My point is, focusing on the wider real-life context behind a work of Art asks questions of the viewer/consumer, not the work. If I drink the coffee without demur and you drink it while loudly complaining about Starbucks, that's supposed to make you a more responsible person (if you refuse to drink it on principle, that makes you even more responsible), but the taste of the coffee stays the same. There's a self-righteousness there which bugs me, esp. if we're talking film rather than food - because making films is so much harder (both creatively and just physically) than writing about them.

ZC said...

Theo, my friend, I think you're quite missing the point!

Asking those "wider real-life" questions does mean a critique of consumers/viewers, as well as producers, and (if we're nice Marxists or semi-Marxists) also the pockets of ownership and the means of production. Yes. But you're saying this like you're pointing out something that isn't already blindingly obvious.

If you're going to be a Marxist or some kind of a progressive who pays attention to capitalism (and not simply right-wing politicians), you have to keep in mind, even if it's not you're main focus, the fact of cinema as a system, an economic institution, as production & profit-making that has huge material consequences between humans--not just as a big neutral thing that might produce certain hegemonic units ("texts"), that is, it just happens to make films with textual ideological functions, which is how a lot of progressives view it, and which is Chabert's object of critique. To put it differently, I think Chabert is going after those who, in the name of progressivism, would say we need the cinema to produce things like "more positive images/messages" and/or "higher quality" cinema in order to be contented. And maybe it's true, maybe we do want those things, or should (I'm all for advances in baseline aesthetic standards) ... but it's not the critique of a system, it's the engagement with the system as non-system, i.e., on its own (capital-owned) terms.

None of this would be appropriate for a film reviewer to use as a thesis for every mainstream film she wrote up. ("Borat is a product and helps capitalism," "Fahrenheit 9/11 is a product and helps capitalism," etc.) It'd be true, of course, and politically I don't think it'd be bad of a bit more of this thinking were injected into the discourse, just because most reviewers don't pay a whit of attention to anything actual. But I think you're acting as though Chabert (and I) are endorsing some kind of monstrous puritanical film reviewing as "the answer." This is not the case.

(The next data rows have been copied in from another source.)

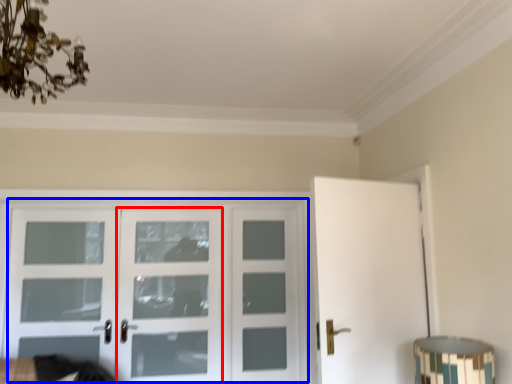
Question: Which object appears closest to the camera in this image, screen door (highlighted by a red box) or door (highlighted by a blue box)?

Choices:
 (A) screen door
 (B) door

Answer: (B)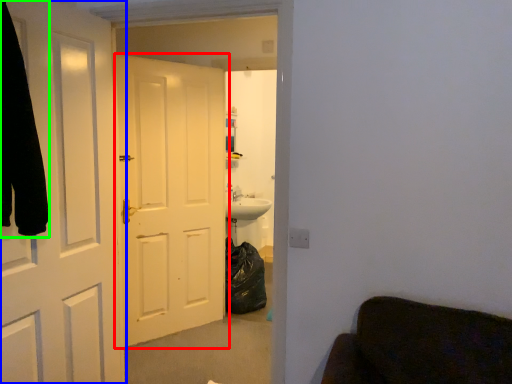
Question: Which object is the closest to the door (highlighted by a red box)? Choose among these: door (highlighted by a blue box) or robe (highlighted by a green box).

Choices:
 (A) door
 (B) robe

Answer: (A)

It's simply a matter of understanding that a progressive critique of an institution has to ask questions about the components of that institution's social relations.

ZC said...

Theo, I don't know if you've checked out already (so soon?), but another, more concise way of putting it might be this--the point is not at all one-upmanship (i.e., self-righteous film reviewers attacking films without paying attention to the films themselves), but simply the acknowledgment among those with an ostensibly common goal (the critique of a system, like cinema, in the global, capitalist world) to not base their analyses upon single individuals' (consumers') responses, but upon the whole network of social relations and material goods that exists objectively. It's not the total replacement of personal and/or text-based criticism with the oh-so-dreaded PC, it's the rational movement against using criticism itself as the replacement for political and social analysis.